The number of people in rural America who die from Covid-19 each day has more than doubled in the last two weeks, as the infection continues to spread in nonmetropolitan areas.
Rural America saw its 10,000th death from Covid-19 on Friday, July 30. The number of deaths in rural America from the coronavirus now stands at 10,313.
Also last week, 12 more rural counties were added to the “red-zone” list, bringing the total number of rural counties on the list to 746, which is more than a third of all rural counties. Red-zones, a designation created by the White House, are those with new-infection rates of at least 100 per 100,000 residents over a seven-day period. (The Daily Yonder analyzed new cases from July 16 to August 1.)
In a bit of good news, the increase of red-zone counties this week was far below the previous week’s increase of 104 counties.
The map shows both urban and rural red-zone counties (rural counties are dark red, metropolitan counties are light red). Counties in green and light green fall below the red-zone case rate of 100 new cases per 100,000 population in one week. The map also shows the handful of counties that had no new cases in the last week.
The surge of cases in rural America has caught the attention of the head of the White House Coronavirus Task Force.
Deborah Birx, M.D., told CNN that the pandemic has entered a new phase, with rural areas that didn’t have many infections this spring now experiencing spikes.
“What we are seeing today is different from March and April,” she said. “It is extraordinarily widespread. It’s into the rural as equal urban areas.”
She added: “To everybody who lives in a rural area, you are not immune or protected from this virus. If you’re in multi-generational households, and there’s an outbreak in your rural area or in your city, you need to really consider wearing a mask at home, assuming that you’re positive, if you have individuals in your households with comorbidities.”
President Donald Trump later said on Twitter that Birx’s comments were “pathetic” and a “hit” on his administration.
From July 16 to August 1, the average number of rural residents who are dying each day from Covid-19 climbed from 77 to 171. The number of rural deaths in July was 70% higher than the number of deaths in June.

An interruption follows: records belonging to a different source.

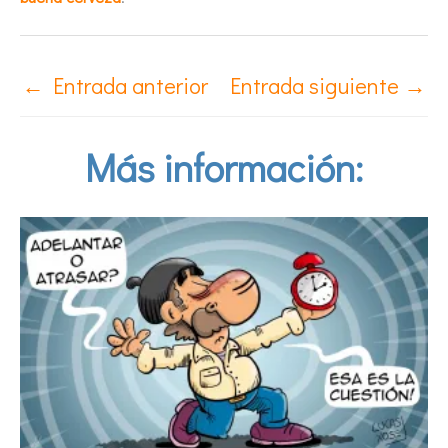
←
Entrada anterior
Entrada siguiente
→
Más información:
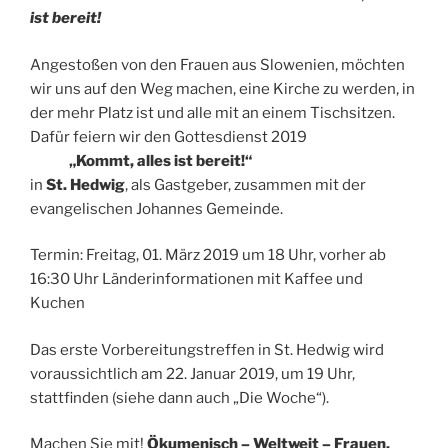
ist bereit!
Angestoßen von den Frauen aus Slowenien, möchten
wir uns auf den Weg machen, eine Kirche zu werden, in
der mehr Platz ist und alle mit an einem Tischsitzen.
Dafür feiern wir den Gottesdienst 2019
„Kommt, alles ist bereit!“
in
St. Hedwig
, als Gastgeber, zusammen mit der
evangelischen Johannes Gemeinde.
Termin: Freitag, 01. März 2019 um 18 Uhr, vorher ab
16:30 Uhr Länderinformationen mit Kaffee und
Kuchen
Das erste Vorbereitungstreffen in St. Hedwig wird
voraussichtlich am 22. Januar 2019, um 19 Uhr,
stattfinden (siehe dann auch „Die Woche“).
Machen Sie mit!
Ökumenisch – Weltweit – Frauen.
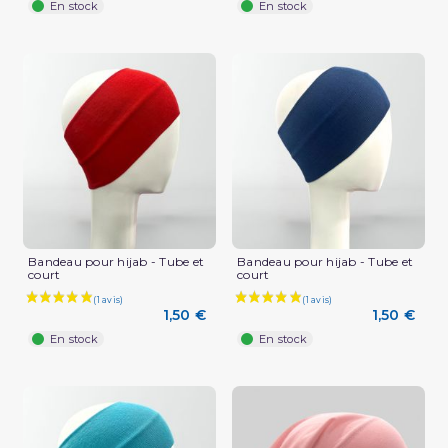
En stock
En stock
(1 avis)
Bandeau pour hijab - Tube et
Bandeau pour hijab - Tube et
court
court
1,50 €
1,50 €
En stock
En stock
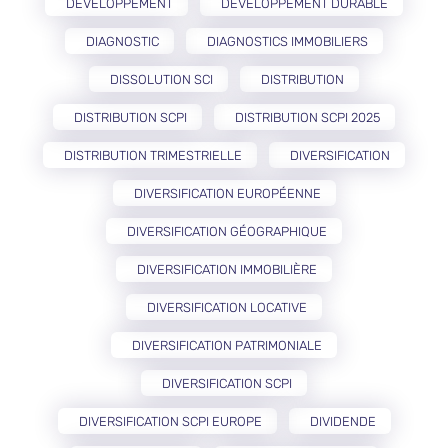
DÉVELOPPEMENT
DÉVELOPPEMENT DURABLE
DIAGNOSTIC
DIAGNOSTICS IMMOBILIERS
DISSOLUTION SCI
DISTRIBUTION
DISTRIBUTION SCPI
DISTRIBUTION SCPI 2025
DISTRIBUTION TRIMESTRIELLE
DIVERSIFICATION
DIVERSIFICATION EUROPÉENNE
DIVERSIFICATION GÉOGRAPHIQUE
DIVERSIFICATION IMMOBILIÈRE
DIVERSIFICATION LOCATIVE
DIVERSIFICATION PATRIMONIALE
DIVERSIFICATION SCPI
DIVERSIFICATION SCPI EUROPE
DIVIDENDE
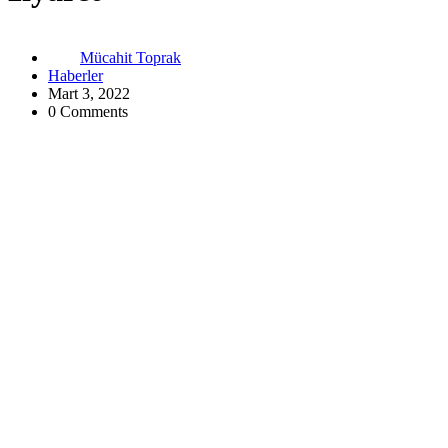
Mücahit Toprak
Haberler
Mart 3, 2022
0 Comments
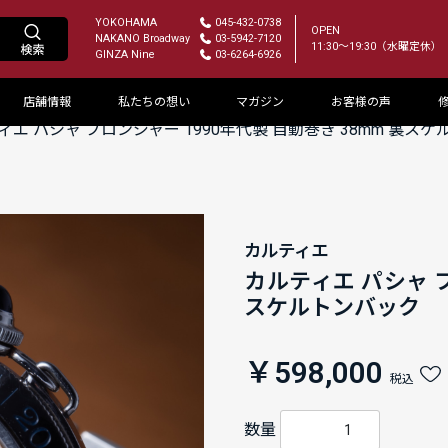
YOKOHAMA
045-432-0738
OPEN
NAKANO Broadway
03-5942-7120
11:30～19:30（水曜定休）
GINZA Nine
03-6264-6926
店舗情報
私たちの想い
マガジン
お客様の声
ィエ パシャ プロンジャー 1990年代製 自動巻き 38mm 裏ス
カルティエ
カルティエ パシャ プ
スケルトンバック
￥598,000
税込
数量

Rural deaths now constitute 6.7% of all deaths in the U.S. cumulatively, up by more than 2 points from July 1.
The map tells the story. The South (both urban and rural) is the epicenter of this phase of the pandemic. All but a handful of counties, from North Carolina and Tennessee across to Louisiana, are in the red zone. Most of Texas, Oklahoma, and Arkansas are also red-zone counties.
Virginia, West Virginia, and Kentucky fare better, with relatively few red-zone counties.
Thirteen states have more than half of their rural counties in red zones. All of these states except one (Arizona) are in the Census-defined Southern region. They are Mississippi, Alabama, Louisiana, Florida, South Carolina, Tennessee, Georgia, North Carolina, Maryland, Oklahoma, Arkansas, and Texas.
One hundred sixty-nine rural counties have seen spikes in their infection rates over the past week. These include 25 rural counties in Georgia, 23 in Texas, 19 in Tennessee, 13 in Missouri, and 12 in Oklahoma.
For the second week in a row, nonmetropolitan counties saw an increase in the number of new Covid-19 cases while metropolitan counties saw a decrease. New rural infections climbed by 3% to 57,739 from July 26 to August 1. The number of new metropolitan cases for the week declined by 20,000 cases (or about 5%) to 379,403.